How about one of those "You don't have to be mad to work here, but it helps" stickers. You could stick it in as a hidden extra when you wrap the Ironing board...


----------



## Gordanus (16 Feb 2006)

Set the ironing board up in the office.  Then, when anyone asks you to do a job, lie on top of it on your front, stick your arms out and say "wadda think I am?  Superman?"  Always works for me


----------



## Sherman (16 Feb 2006)

Perhaps a copy of dis


----------



## Murt10 (16 Feb 2006)

Thrifty said:
			
		

> I know its not as exciting as an ironing board or green L plates but if shes in an office what about a plant in a nice pot. if she kills off the plant as i do she can use the pot for her pencils.





Don't know about potted plants not being exciting. I think this plant looks lovely and would be sure to get her noticed.

[broken link removed]

Murt


----------



## ClubMan (16 Feb 2006)

So what did you get her in the end?


----------



## icantbelieve (16 Feb 2006)

How about a clipboard so that in the first few weeks while she is finding her feet and has little to do she can walk around familiarising herself with her new workplace while looking busy at the same time.


----------



## Sue Ellen (17 Feb 2006)

Do you know anyone can have an ordinary ironing board but very few have [broken link removed] type  

She might also use/need one of [broken link removed].


----------



## DrMoriarty (17 Feb 2006)

sueellen, maybe you'd clarify whether you have any connection with/ interest in the [broken link removed] or eBay?


----------



## blueshoes (17 Feb 2006)

hi eveyone well i got her big bright pink reg plates. You should see them there so jazzy!! 

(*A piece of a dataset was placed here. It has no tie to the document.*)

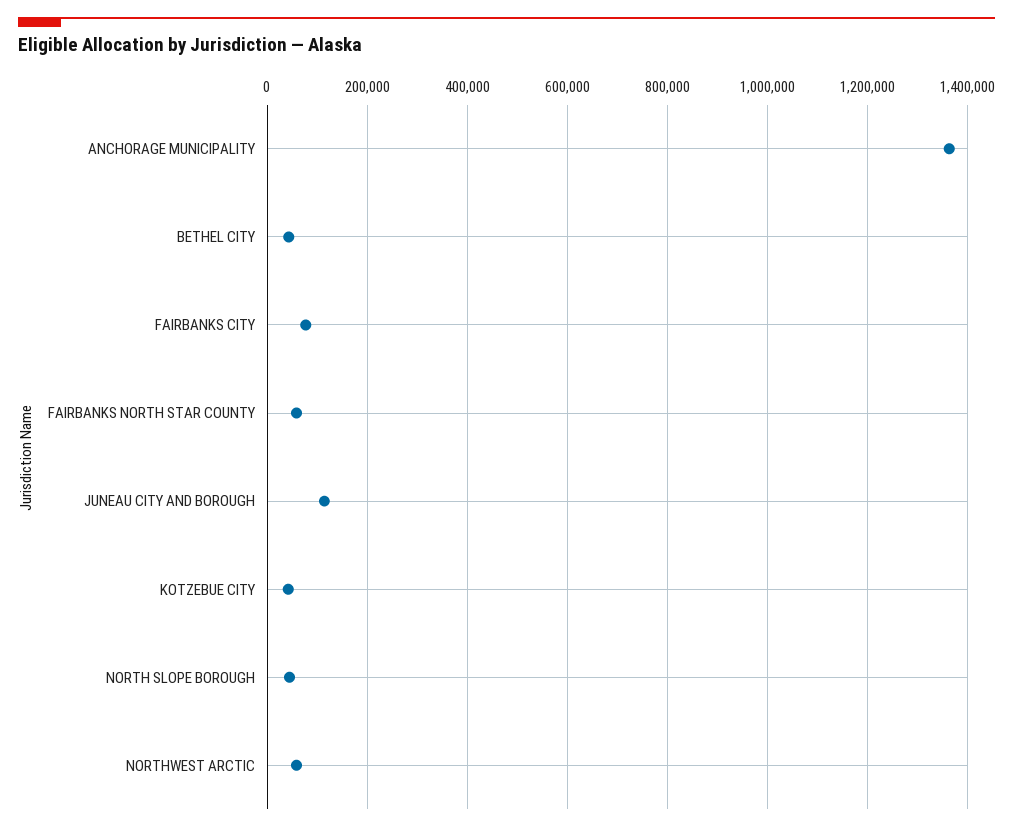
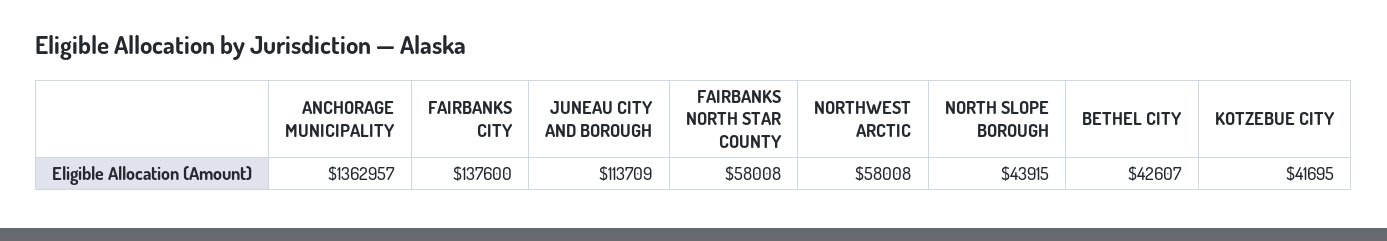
FAIRBANKS CITY: 80000 -> 137600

 No I didnt (Couldm't have her driving round with more jazzed up plates than me!!!), I got her an alarm clock (she's not an early morning person), a pen which has a clock on it(boring, but at least she'll know when its break time) and a bubble bath set thing with cream and stuff.

She likes the job aswell so im real happy for her because she has being looking for ages and had being to tons of interviews. Thanks a mill for all the ideas


----------



## ClubMan (17 Feb 2006)

Can somebody translate that into _English _please?


----------



## DrMoriarty (17 Feb 2006)

Ah, now, ClubMan...

(blueshoes, I don't suppose your friend's new job is as an English teacher..?)


----------



## ninsaga (17 Feb 2006)

ClubMan said:
			
		

> Can somebody translate that into _English _please?




..yes of course..... it really means that the ironing board idea sucked.....


----------



## Carpenter (17 Feb 2006)

...and the "jazzy plates" are here to stay, so there stupid!


----------